Extracted page text data
######

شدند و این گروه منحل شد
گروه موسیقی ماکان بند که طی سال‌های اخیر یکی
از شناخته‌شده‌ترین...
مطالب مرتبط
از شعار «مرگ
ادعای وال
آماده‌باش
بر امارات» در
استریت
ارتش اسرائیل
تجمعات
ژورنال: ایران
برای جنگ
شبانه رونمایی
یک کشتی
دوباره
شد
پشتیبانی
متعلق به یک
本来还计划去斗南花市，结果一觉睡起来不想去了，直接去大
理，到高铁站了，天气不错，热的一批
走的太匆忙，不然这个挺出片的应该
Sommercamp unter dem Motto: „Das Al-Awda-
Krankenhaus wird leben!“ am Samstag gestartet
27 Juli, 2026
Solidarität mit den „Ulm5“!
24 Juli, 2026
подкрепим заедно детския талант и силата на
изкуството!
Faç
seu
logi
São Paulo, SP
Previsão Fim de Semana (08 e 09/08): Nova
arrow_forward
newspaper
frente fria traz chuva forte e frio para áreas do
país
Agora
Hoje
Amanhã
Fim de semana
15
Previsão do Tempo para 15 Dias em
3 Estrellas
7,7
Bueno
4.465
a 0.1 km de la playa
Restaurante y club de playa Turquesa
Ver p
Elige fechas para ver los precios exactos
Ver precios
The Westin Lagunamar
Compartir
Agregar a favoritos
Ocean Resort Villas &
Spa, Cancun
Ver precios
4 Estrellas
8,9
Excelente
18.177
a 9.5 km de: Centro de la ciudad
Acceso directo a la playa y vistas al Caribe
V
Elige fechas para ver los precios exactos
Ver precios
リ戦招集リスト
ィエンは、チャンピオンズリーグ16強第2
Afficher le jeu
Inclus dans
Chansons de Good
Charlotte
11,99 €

######

> What is expected
A verbatim copy of all the records is to be produced.

> Solution to this exercise
شدند و این گروه منحل شد
گروه موسیقی ماکان بند که طی سال‌های اخیر یکی
از شناخته‌شده‌ترین...
مطالب مرتبط
از شعار «مرگ
ادعای وال
آماده‌باش
بر امارات» در
استریت
ارتش اسرائیل
تجمعات
ژورنال: ایران
برای جنگ
شبانه رونمایی
یک کشتی
دوباره
شد
پشتیبانی
متعلق به یک
本来还计划去斗南花市，结果一觉睡起来不想去了，直接去大
理，到高铁站了，天气不错，热的一批
走的太匆忙，不然这个挺出片的应该
Sommercamp unter dem Motto: „Das Al-Awda-
Krankenhaus wird leben!“ am Samstag gestartet
27 Juli, 2026
Solidarität mit den „Ulm5“!
24 Juli, 2026
подкрепим заедно детския талант и силата на
изкуството!
Faç
seu
logi
São Paulo, SP
Previsão Fim de Semana (08 e 09/08): Nova
arrow_forward
newspaper
frente fria traz chuva forte e frio para áreas do
país
Agora
Hoje
Amanhã
Fim de semana
15
Previsão do Tempo para 15 Dias em
3 Estrellas
7,7
Bueno
4.465
a 0.1 km de la playa
Restaurante y club de playa Turquesa
Ver p
Elige fechas para ver los precios exactos
Ver precios
The Westin Lagunamar
Compartir
Agregar a favoritos
Ocean Resort Villas &
Spa, Cancun
Ver precios
4 Estrellas
8,9
Excelente
18.177
a 9.5 km de: Centro de la ciudad
Acceso directo a la playa y vistas al Caribe
V
Elige fechas para ver los precios exactos
Ver precios
リ戦招集リスト
ィエンは、チャンピオンズリーグ16強第2
Afficher le jeu
Inclus dans
Chansons de Good
Charlotte
11,99 €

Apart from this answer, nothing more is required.